Interview: Peter Bader

Stephanie Moser
Stephanie Moser studierte an der Universität Bern Psychologie und Allgemeine Ökologie und doktorierte an der Universität Zürich in Psychologie. Seit 2014 arbeitet sie am Zentrum für Entwicklung und Umwelt (CDE) der Universität Bern. Sie leitet dort den Bereich «Gerechte Wirtschaften und menschliches Wohlergehen» und ist Mitglied der Geschäftsleitung. Zudem unterrichtet sie in den Nachhaltigkeitsstudiengängen der Universität Bern zu den Themen Handeln, Lebensstile, Konsum und Nachhaltige Entwicklung und leitet verschiedene Forschungsprojekte.
© Marion Nitsch/Lunax

Stephanie Moser, Sie untersuchen Initiativen, die ein nachhaltigeres Leben und Wirtschaften zum Ziel haben. Gleichzeitig denken aber viele Menschen, dass privates Engagement am grossen Ganzen nichts ändert. Frustriert Sie das?

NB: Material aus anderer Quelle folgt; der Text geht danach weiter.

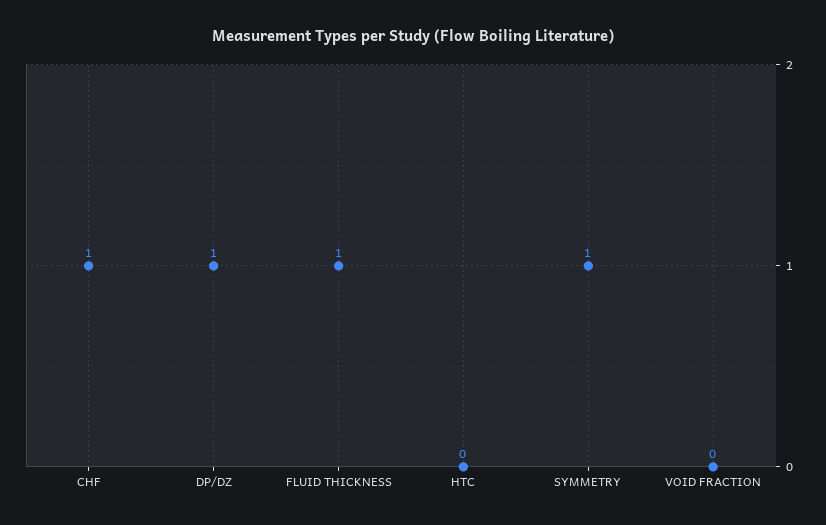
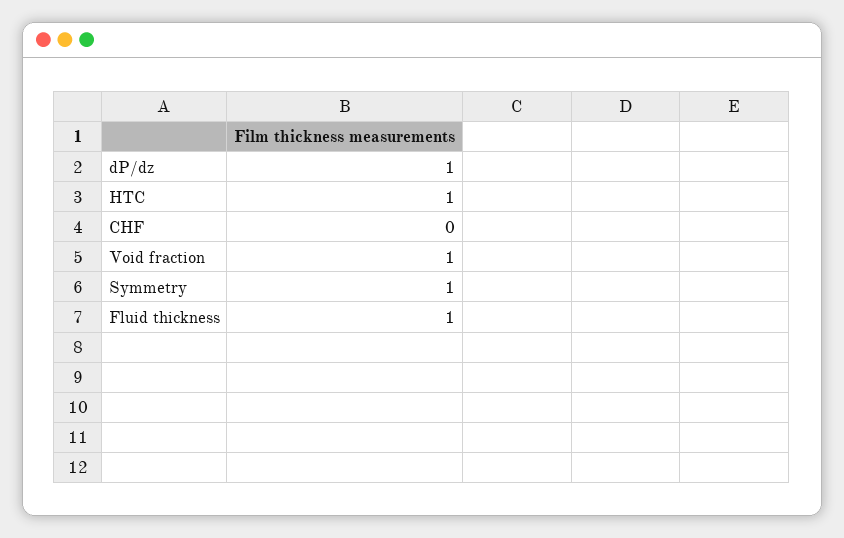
CHF: 1 -> 0
HTC: 0 -> 1
VOID FRACTION: 0 -> 1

Stephanie Moser: Nein. Ich verstehe die Frustration, wenn man sich persönlich bemüht und feststellt, dass auf einer übergeordneten Ebene zu wenig passiert. Trotzdem sind die kleinen Initiativen wichtig, weil daraus etwas Grösseres entstehen kann. Deshalb setze ich mich als Wissenschaftlerin für Rahmenbedingungen ein, die viele kleine Initiativen ermöglichen und es den Menschen leichter machen, ökologischer zu leben.

Welche Arten von Initiativen begegnen Ihnen in Ihrer Forschung vor allem?

Es gibt sehr viele unterschiedliche Formen, die sich in der Schweiz und international mit grosser Dynamik entwickeln. Beispielsweise Unverpackt-Läden, Repair-Cafés, Solarbau-Initiativen oder Tausch- und Leihbörsen. Sie alle entstehen aus freiwilligem Engagement einzelner Gruppen und testen neue Formen des Wirtschaftens aus. Dabei steht nicht der Profit im Vordergrund, sondern die gesellschaftliche Verantwortung. Grundsätzlich geht es darum, dass ökologische, ressourcenschonende Produkte und Dienstleistungen möglichst einfach an Kundinnen und Kunden gelangen. Wichtig ist den Initiantinnen und Initianten auch, dass sich ihre Idee weiterverbreitet und von anderen übernommen wird. Vielversprechend ist aus meiner Sicht vor allem die grosse Vielfalt an Initiativen.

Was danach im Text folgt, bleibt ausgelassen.